A Playwright-based web scraper with persistent caching, parallel scraping, progress callbacks, and multiple output formats

These details have not been verified by PyPI

Project links

Project description

Ghostscraper

A Playwright-based web scraper with persistent caching, automatic browser installation, and multiple output formats.

Changelog

See CHANGELOG.md for the full version history.

Overview

GhostScraper wraps Playwright with persistent JSON caching (via cacherator.JSONCache), retry logic, and multiple output formats. The primary interface is GhostScraper. PlaywrightScraper is the lower-level browser automation layer used internally.

All scraping methods are async. Results (html, response_code, response_headers, redirect_chain) are cached to disk on first fetch and restored on subsequent instantiation with the same URL. Derived outputs (markdown, text, authors, soup, seo, article) are computed in-memory from the cached HTML and are not persisted.

Installation

pip install ghostscraper

GhostScraper

Constructor

GhostScraper(
    url: str = "",
    clear_cache: bool = False,
    ttl: int = 999,
    markdown_options: Optional[Dict[str, Any]] = None,
    logging: bool = True,
    dynamodb_table: Optional[str] = None,
    on_progress: Optional[Callable] = None,
    **kwargs  # passed to PlaywrightScraper
)

Parameters:

url: The URL to scrape.
clear_cache: Clear existing cache on initialization. Default: False.
ttl: Cache time-to-live in days. Default: 999.
markdown_options: Options forwarded to html2text.HTML2Text for Markdown conversion.
logging: Enable/disable logging. Default: True.
dynamodb_table: DynamoDB table name for cross-machine caching. Replaces local cache when set. Default: None.
on_progress: Callback fired at key scraping events. Accepts sync and async callables.
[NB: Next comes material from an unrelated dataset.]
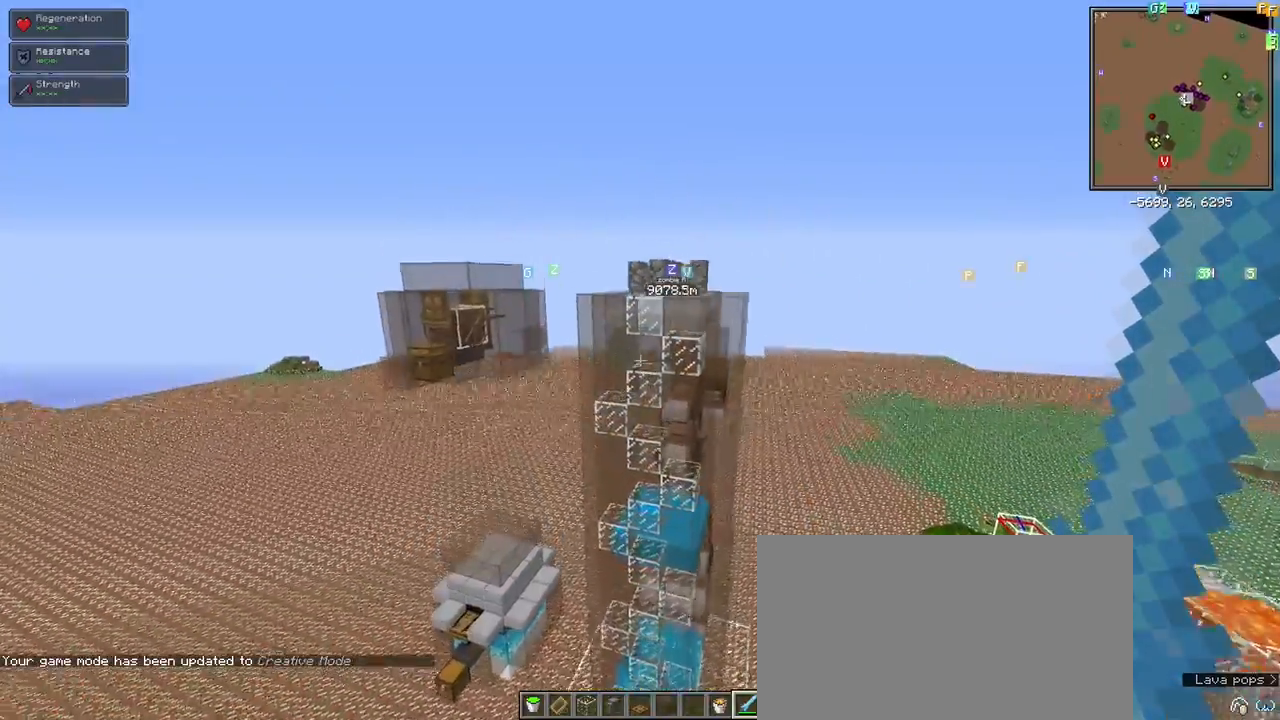
Gameplay with keyboard and mouse; each line is a JSON object with the keys and mouse buttons held at the frame after it. "events" lists presses ("down") and releases ("up") of "1", "2", "3", "4", "5", "a", "alt", "c", "ctrl", "d", "e", "f", "q", "r", "s", "shift", "space", "tab", "v", "w", "x", "z", "mouse_left" and "mouse_right" between this image and that frame as [ms after this image, input, new state], when the widget could be followed in between. "mouse_left", "mouse_right" = the "left", "right" buttons of the "mouse" list. No other keys are recorded. Fast repeated clicks can show as one long hold. Mouse movement is not recorded.
{"keys": ["shift", "w"], "mouse": [], "events": [[33, "space", "up"], [67, "w", "up"], [217, "w", "down"], [400, "shift", "down"]]}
Default: None.
**kwargs: Forwarded to PlaywrightScraper (see below).

PlaywrightScraper kwargs:

browser_type: "chromium" | "firefox" | "webkit". Default: "chromium".
headless: Run browser headlessly. Default: True.
browser_args: Extra args passed to browser.launch().
context_args: Extra args passed to browser.new_context().
max_retries: Retry attempts per URL. Default: 3.
backoff_factor: Exponential backoff multiplier. Default: 2.0.
network_idle_timeout: Timeout in ms for the networkidle strategy. Default: 3000.
load_timeout: Timeout in ms for all other strategies. Default: 20000.
wait_for_selectors: CSS selectors to wait for after page load.
load_strategies: Loading strategy chain. Default: ["load", "networkidle", "domcontentloaded"].
no_retry_on: Status codes that abort retries immediately (e.g. [404, 410]). Default: None.

Instance Attributes

url (str): The URL this scraper was initialized with.
error (Exception | None): Set when a fetch fails under fail_fast=False in scrape_many. When set, html() returns "" and response_code() returns None.

Methods

All methods trigger a fetch (or cache restore) on first call. Subsequent calls return the cached/computed value.

`async html() -> str`

Raw HTML of the page. Returns "" if self.error is set.
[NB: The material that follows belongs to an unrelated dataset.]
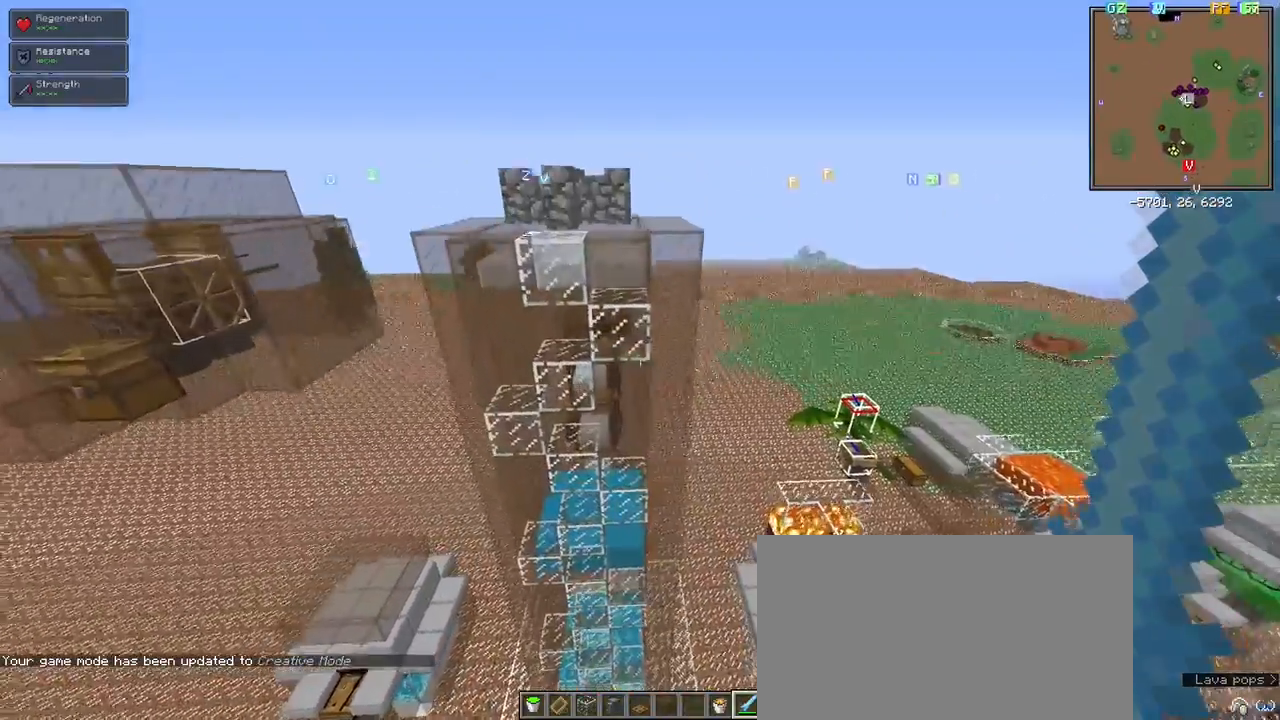
{"keys": [], "mouse": [], "events": [[50, "w", "up"], [233, "d", "down"], [233, "shift", "up"], [467, "d", "up"]]}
`async response_code() -> Optional[int]`

HTTP status code. Returns None if self.error is set.

`async response_headers() -> dict`

HTTP response headers from the final response. Cached alongside HTML.

`async redirect_chain() -> list`

Full list of responses during navigation. Each entry: {"url": str, "status": int}. Cached alongside HTML.

[
    {"url": "https://example.com/old", "status": 301},
    {"url": "https://example.com/new", "status": 200},
]

`async final_url() -> str`

URL of the last entry in redirect_chain(). Falls back to self.url if chain is empty.

`async markdown() -> str`

Page content converted to Markdown via html2text. Respects markdown_options.

`async text() -> str`

Plain text extracted via newspaper4k.

`async authors() -> list`

Authors detected by newspaper4k.

`async article() -> newspaper.Article`

Full newspaper.Article object with parsed content.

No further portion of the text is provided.